Song For Our Daughter, her seventh album, is the product of all this.

“I like getting older – I’ve enjoyed getting older so far,” she explains.

“The people I looked up to were always in their 40s and I feel like the closer I get to my 40s, the more authority I have,” she laughs.

We speak on the phone before Marling releases Song For Our Daughter with just a few days’ notice, and earlier than initially planned, as a gift to lockdown Britain.

“Usually you wait a really long time to put it out. Usually it’s at least six months, which is tortuous for me,” she chuckles.

“So this is nice – this is a nice alternative way of doing it.”

For Marling, life has not changed dramatically under lockdown.

She still has access to her studio, tucked in the basement of the north London home she shares with her boyfriend and sister.

“There’s a little bit of a battle for privacy among us all,” she quips.

She reads, listens to music, studies and hosts virtual guitar tutorials of her own songs several times a week over Instagram Live.

The only things missing, she says, are her usual walks.

Marling moved to Silver Lake in Los Angeles around 2013 to record an album, before relocating back to London a year later.

“It’s been very nice,” she said of returning to the UK.

“I did my time away from my family, established my own identity, and by my family, I mean my family and friends.

“I’ve done my time, I think America was getting ever more sinister as the years were going by.

“It’s continuing on that trajectory so I feel very lucky and grateful to be in London and away from that.
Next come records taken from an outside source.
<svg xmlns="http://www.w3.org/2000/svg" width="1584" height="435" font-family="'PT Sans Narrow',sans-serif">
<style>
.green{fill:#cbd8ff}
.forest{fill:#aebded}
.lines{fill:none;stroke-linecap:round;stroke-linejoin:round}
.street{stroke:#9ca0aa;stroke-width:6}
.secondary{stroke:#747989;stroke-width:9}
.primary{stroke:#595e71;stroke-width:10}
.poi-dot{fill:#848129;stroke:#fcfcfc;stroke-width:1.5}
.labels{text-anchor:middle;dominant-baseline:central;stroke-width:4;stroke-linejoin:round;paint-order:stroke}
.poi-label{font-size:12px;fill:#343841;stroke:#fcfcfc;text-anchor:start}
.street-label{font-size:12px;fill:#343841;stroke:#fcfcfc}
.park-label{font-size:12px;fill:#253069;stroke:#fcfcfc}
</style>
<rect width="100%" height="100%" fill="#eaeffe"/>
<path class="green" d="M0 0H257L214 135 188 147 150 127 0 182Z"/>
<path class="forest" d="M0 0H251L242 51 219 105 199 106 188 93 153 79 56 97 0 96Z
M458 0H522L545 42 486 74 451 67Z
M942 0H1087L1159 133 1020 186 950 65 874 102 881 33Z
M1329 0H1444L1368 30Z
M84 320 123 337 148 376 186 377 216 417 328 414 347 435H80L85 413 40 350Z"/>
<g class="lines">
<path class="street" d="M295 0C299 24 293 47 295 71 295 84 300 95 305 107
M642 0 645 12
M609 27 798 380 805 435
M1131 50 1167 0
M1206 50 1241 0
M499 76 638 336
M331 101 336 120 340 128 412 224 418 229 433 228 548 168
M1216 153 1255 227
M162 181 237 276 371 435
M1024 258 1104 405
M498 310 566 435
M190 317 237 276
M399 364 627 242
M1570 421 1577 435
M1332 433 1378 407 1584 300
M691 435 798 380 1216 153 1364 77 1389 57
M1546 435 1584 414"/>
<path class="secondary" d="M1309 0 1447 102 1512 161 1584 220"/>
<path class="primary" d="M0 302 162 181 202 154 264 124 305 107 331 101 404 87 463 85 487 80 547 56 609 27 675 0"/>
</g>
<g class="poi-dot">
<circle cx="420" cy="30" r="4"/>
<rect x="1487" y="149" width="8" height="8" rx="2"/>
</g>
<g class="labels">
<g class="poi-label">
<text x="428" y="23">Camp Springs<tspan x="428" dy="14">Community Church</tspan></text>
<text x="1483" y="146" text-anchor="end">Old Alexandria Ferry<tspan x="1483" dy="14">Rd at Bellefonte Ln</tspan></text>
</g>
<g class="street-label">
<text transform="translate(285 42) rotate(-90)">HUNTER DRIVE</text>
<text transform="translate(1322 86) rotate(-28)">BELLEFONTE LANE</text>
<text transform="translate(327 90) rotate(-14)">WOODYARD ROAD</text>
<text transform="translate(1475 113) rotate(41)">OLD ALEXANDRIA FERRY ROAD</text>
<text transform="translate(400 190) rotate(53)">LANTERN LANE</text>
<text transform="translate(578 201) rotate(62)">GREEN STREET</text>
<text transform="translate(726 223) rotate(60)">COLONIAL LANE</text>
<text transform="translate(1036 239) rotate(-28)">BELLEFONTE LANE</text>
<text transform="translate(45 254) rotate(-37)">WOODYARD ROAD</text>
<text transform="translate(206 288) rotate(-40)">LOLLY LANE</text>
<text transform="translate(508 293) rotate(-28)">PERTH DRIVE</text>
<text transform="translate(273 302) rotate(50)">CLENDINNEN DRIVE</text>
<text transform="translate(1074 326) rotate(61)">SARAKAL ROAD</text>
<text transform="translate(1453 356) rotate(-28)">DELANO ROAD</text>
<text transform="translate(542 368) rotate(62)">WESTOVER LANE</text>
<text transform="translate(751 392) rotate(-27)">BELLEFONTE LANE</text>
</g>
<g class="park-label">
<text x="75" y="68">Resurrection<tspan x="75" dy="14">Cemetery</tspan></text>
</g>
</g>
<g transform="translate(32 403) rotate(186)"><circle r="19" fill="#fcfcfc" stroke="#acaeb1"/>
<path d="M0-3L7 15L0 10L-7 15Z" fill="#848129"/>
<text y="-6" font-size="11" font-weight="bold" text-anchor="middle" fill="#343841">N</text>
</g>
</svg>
It’s nice.”

As part of her sabbatical, Marling took a commission from Icke in 2017, for the feature song to his adaptation of Mary Stuart, starring Lia Williams and Juliet Stevenson at the Almeida in London.

To her friends in the acting community, she had peaked.

“He got my email address from someone and I went to meet him,” she recalls.

“I didn’t know much about him, but my theatre friends absolutely lost their s*** when they found out I was meeting him.

“Every single actor I knew was begging me to try and get them an audition.

“He had this quality that preceded my meeting him, because everybody said he was so brilliant - and he is.”

The pair worked together again on Hamlet, again at the Almeida, which starred Andrew Scott (before his debut as Fleabag’s Hot Priest).

They are now good friends and Icke lives “just down the road”.

“Listening to him talk about how he constructs a play is one of the great privileges of my life,” she muses.

Living in London, Marling swapped the solitary life of the road for what she describes as “an energetic pack”.

“You’re around people all the time, observing them and listening to what’s going on in their lives,” she says gleefully. “Whereas in previous albums, I’ve either been on the road on my own, or living in LA on my own - or whatever.

“I’ve had a very consistently solitary time in which to write, and “I think this album is rooted more in my interest in everybody’s internal passions.

“The realisation that people fall in love secretly or they have things that they grieve and mourn that were never made verbal and given an external form.

“Everyone has these huge worlds inside them and that’s been an interesting thing to contemplate, maybe given the writing a different tone.”

Before we disconnect, she delivers an excellent, and apparently effortless, metaphor for her experience of lockdown.

“I think it’s more of a breathing-in period than a breathing-out period for me. It’s more of an inhale than an exhale.”

Laura Marling’s seventh album Song For Our Daughter is out now.